At Kansas State University, researchers used larger portions - 31/2 ounces as opposed to 3 ounces. Beef contained 221 calories, venison just 158. Beef had 1.75 grams of saturated fat, venison just 1.25.
Numbers don't mean much unless they translate to health benefits, though, and researchers at Colorado State University conducted a study to see how a diet of venison and other game meats differs from a diet of store-bought meats.
Researchers recorded their test subjects' cholesterol and triglyceride levels, had the subjects eat game meat instead of store-bought meat for six weeks, and then repeated the blood tests.

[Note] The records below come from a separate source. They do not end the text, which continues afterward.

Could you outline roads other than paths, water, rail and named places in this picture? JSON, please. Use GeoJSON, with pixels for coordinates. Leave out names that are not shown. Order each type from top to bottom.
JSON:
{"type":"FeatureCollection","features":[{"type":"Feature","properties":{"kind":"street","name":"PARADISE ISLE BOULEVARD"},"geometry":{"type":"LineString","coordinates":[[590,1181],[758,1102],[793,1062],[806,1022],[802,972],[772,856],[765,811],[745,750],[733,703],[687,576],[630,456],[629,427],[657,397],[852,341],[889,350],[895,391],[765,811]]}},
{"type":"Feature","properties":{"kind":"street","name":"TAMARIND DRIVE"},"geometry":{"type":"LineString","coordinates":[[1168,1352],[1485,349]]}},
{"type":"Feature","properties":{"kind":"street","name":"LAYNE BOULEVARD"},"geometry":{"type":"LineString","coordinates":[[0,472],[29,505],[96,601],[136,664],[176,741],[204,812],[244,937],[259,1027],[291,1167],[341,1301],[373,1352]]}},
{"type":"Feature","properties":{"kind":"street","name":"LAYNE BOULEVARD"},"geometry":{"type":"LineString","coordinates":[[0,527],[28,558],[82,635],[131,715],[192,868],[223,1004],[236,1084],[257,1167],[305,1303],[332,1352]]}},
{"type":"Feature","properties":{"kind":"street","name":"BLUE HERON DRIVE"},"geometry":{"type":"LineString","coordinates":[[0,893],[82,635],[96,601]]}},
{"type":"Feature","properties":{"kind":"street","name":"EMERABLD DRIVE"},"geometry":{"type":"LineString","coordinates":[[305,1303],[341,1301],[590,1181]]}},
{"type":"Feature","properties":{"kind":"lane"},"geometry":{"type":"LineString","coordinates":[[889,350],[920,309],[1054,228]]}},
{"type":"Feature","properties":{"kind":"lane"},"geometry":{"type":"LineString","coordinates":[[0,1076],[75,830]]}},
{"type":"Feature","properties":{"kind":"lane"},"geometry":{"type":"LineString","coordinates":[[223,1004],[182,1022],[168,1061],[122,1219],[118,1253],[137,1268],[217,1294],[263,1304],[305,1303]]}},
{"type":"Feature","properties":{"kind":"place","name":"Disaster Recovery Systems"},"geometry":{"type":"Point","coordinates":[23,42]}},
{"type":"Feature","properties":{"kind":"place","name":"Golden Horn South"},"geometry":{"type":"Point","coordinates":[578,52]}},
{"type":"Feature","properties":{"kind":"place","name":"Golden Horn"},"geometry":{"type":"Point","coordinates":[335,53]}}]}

The subjects had lower total cholesterol than before, better proportions of low-density lipoprotein (bad) cholesterol to high-density lipoprotein (good) cholesterol, and lower triglyceride levels.
Paul Johansen, assistant wildlife chief for the state Division of Natural Resources, said the quest for such a high-quality food source lies at the heart of West Virginians' perpetual fascination with deer hunting.
"West Virginians are very resourceful," Johansen said. "They know how to take care of themselves, be it with a vegetable garden or by harvesting a deer during the hunting season.
"Being able to put some nutritious, high-quality meat in the freezer is a huge part of the motivation West Virginians have to deer hunt, and I think that's a good thing."